◆ AIM OF THE EXERCISE
Please pick out each line below that contains the word "chart", and copy those lines.

◆ GIVEN INFORMATION
▼

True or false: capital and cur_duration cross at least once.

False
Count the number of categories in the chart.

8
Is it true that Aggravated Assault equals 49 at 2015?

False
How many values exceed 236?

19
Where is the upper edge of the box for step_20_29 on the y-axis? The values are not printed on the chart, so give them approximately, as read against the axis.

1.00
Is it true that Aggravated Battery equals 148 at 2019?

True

▲
▼

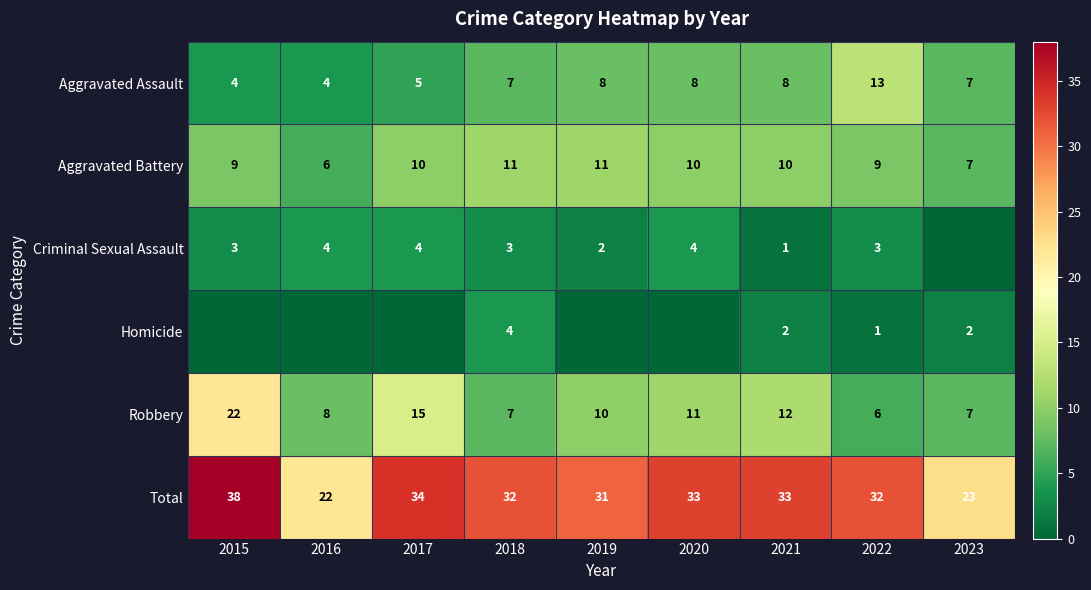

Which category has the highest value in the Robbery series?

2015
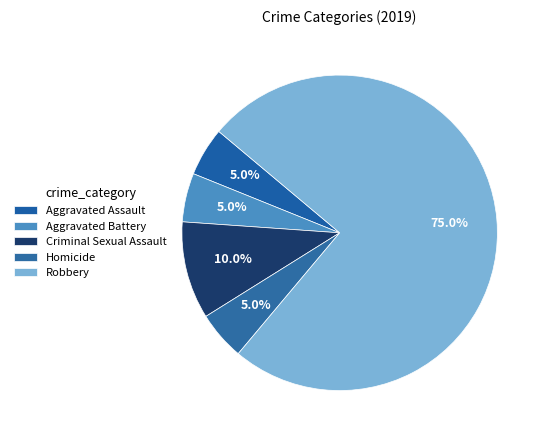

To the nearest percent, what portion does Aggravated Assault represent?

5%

▲
▼

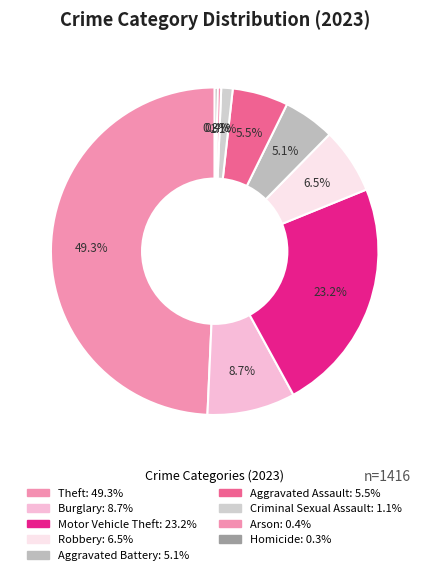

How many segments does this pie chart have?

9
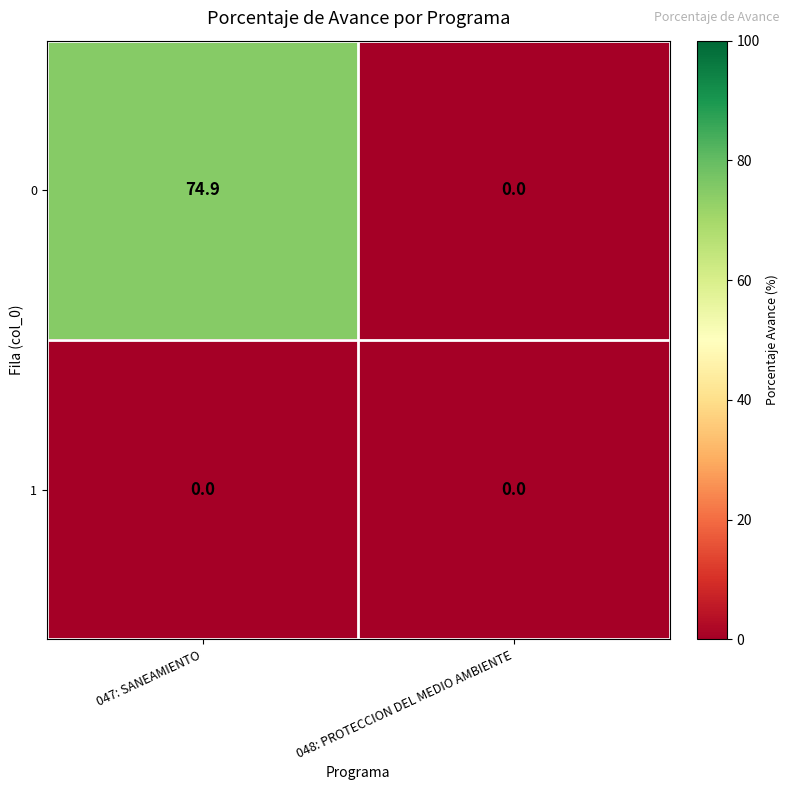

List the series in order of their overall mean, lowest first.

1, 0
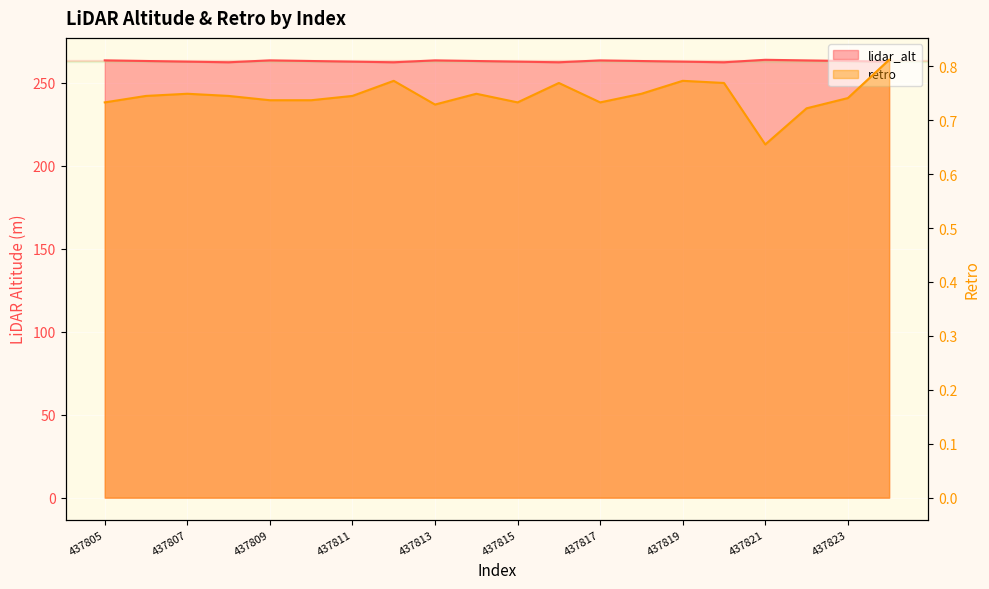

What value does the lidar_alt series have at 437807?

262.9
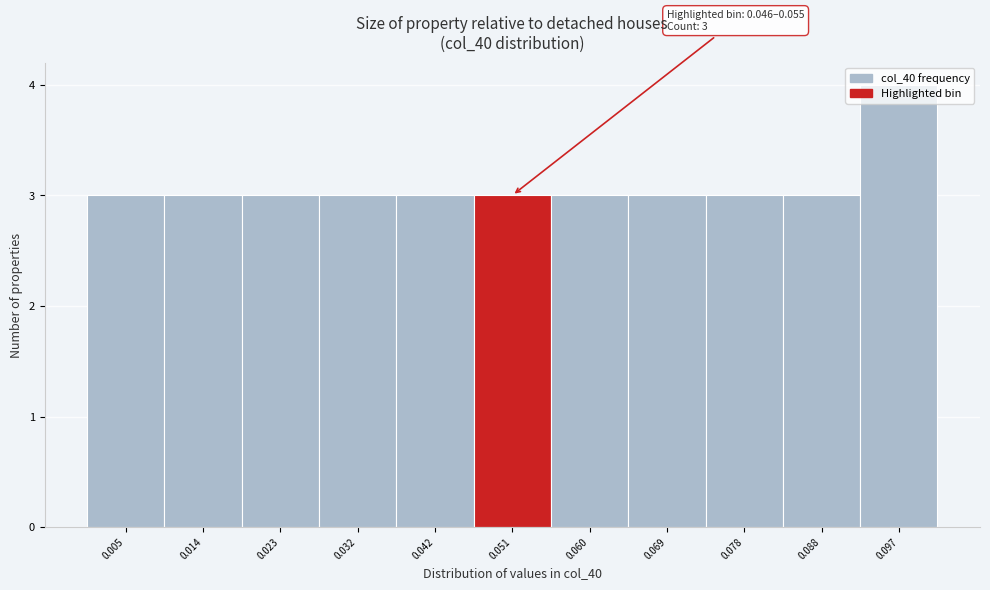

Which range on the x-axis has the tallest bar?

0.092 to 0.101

▲

◆ WORKED SOLUTION
Count the number of categories in the chart.
Where is the upper edge of the box for step_20_29 on the y-axis? The values are not printed on the chart, so give them approximately, as read against the axis.
How many segments does this pie chart have?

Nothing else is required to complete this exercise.